The unfortunate burden is hitting employee morale, the report further shows. Apparently, workers who spend a lot of time botsitting AI are 73% more likely to be actively looking for another job.
Since there’s no tracking for these types of tasks, those who stay on start cutting corners: they stop checking outputs and deliver work they can’t fully explain.
“That’s when botsitting turns into something more dangerous: botshitting – shipping AI-generated work that workers haven’t reviewed, don’t fully understand, or couldn’t defend if asked. Today, 69% of AI users admit to botshitting at work,” the report says.
The managers, by embracing AI usage, have trapped workers between two AI threats at once: the threat of being replaced by AI, and the threat of looking obsolete if they don’t use enough of it.
The deeper damage is what happens beneath the surface. Once people stop doing the thinking themselves, they stop feeling ownership over the work and stop feeling responsible for it.

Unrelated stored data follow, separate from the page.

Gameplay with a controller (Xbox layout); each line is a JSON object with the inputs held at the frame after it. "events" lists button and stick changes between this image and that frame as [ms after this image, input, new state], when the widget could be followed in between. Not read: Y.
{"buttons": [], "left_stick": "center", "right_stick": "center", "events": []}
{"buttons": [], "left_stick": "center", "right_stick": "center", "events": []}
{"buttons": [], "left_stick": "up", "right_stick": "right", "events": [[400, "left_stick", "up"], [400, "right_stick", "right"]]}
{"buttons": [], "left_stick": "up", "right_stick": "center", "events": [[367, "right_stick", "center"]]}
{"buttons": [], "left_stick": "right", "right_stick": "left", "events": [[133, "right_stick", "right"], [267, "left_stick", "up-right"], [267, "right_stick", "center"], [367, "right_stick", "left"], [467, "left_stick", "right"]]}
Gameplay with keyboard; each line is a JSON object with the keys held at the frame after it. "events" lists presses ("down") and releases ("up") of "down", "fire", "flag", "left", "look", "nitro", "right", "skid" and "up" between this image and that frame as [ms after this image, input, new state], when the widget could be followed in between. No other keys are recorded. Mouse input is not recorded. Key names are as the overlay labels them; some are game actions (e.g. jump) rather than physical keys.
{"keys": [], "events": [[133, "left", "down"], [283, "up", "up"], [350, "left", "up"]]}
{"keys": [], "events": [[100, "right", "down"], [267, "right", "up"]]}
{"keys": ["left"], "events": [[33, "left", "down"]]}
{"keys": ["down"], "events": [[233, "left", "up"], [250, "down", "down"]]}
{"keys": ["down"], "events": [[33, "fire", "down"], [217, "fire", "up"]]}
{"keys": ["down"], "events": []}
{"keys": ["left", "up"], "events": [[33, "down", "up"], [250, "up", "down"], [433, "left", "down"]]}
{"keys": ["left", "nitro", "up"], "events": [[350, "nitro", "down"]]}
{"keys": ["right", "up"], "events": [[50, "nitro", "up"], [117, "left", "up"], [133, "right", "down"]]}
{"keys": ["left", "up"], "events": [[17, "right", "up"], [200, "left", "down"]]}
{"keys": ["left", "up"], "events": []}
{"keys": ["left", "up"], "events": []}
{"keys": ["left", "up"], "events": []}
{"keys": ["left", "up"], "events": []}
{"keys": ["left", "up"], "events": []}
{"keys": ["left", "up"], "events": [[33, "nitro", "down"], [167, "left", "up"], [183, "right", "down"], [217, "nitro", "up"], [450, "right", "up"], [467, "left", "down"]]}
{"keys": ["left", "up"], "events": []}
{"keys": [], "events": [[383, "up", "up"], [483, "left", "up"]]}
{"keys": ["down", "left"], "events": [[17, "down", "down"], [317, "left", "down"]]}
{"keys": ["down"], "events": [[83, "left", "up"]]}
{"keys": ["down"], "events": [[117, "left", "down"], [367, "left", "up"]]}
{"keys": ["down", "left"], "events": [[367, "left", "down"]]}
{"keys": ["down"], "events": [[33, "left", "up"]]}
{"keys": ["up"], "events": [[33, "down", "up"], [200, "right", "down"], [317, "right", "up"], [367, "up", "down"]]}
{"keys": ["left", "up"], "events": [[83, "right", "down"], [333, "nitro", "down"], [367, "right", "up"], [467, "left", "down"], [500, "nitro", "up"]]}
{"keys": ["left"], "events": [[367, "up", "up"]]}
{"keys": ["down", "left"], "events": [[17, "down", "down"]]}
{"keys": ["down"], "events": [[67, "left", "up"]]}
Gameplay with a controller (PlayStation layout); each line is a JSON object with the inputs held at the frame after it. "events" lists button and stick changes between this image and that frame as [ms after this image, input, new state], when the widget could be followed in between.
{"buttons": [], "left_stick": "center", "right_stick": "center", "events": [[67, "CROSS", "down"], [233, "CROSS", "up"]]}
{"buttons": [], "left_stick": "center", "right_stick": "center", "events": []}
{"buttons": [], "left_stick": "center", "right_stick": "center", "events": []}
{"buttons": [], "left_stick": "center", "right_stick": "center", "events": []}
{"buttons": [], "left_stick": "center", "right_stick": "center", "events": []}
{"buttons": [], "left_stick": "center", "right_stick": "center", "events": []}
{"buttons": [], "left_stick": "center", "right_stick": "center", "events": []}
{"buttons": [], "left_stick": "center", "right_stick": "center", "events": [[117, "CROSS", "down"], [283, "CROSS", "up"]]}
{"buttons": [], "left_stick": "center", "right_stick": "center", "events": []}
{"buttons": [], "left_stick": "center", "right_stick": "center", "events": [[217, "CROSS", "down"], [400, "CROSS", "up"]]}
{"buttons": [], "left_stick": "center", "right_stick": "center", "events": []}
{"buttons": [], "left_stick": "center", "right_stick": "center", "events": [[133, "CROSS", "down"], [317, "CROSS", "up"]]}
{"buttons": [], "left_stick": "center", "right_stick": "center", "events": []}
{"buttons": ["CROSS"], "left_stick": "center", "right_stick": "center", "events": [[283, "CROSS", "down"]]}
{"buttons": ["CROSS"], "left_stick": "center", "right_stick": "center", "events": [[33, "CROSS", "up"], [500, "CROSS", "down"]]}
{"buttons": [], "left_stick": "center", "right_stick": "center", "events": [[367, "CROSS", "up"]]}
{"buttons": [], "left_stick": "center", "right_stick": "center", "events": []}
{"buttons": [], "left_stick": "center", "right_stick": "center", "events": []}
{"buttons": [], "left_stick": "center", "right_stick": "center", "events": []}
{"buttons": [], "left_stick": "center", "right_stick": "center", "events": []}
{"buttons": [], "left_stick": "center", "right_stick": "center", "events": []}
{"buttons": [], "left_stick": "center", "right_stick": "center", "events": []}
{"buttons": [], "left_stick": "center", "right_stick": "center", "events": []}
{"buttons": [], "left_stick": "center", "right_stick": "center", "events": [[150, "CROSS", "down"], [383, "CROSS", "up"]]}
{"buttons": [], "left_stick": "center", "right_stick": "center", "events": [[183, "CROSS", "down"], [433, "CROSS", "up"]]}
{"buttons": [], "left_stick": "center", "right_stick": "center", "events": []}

When the work lands well (or when the botshitting goes undetected), employees take the credit, often pointing to their AI fluency as proof of their “initiative” and effort. When it fails, they blame the tool.
Researchers have a name for this psychological distancing: moral disengagement. It’s the gradual mental process by which people stop holding themselves accountable for harmful or careless behavior.
Three groups botshit more than the rest, by the way: Gen Z workers, men, and managers.
The managers, by embracing AI usage, have trapped workers between two AI threats at once: the threat of being replaced by AI, and the threat of looking obsolete if they don’t use enough of it, the report points out.
“They’re baking AI fluency into performance reviews, making it a condition for new headcount, stack-ranking employees by token counts, and showing laggards the door. In that climate, standing still doesn’t protect your expertise. It paints a target on your back,” says the report.
The trend is worrying. A month ago, another report found that AI was behind 26% of all job cuts in America in April. Unsurprisingly, the tech industry fired most workers.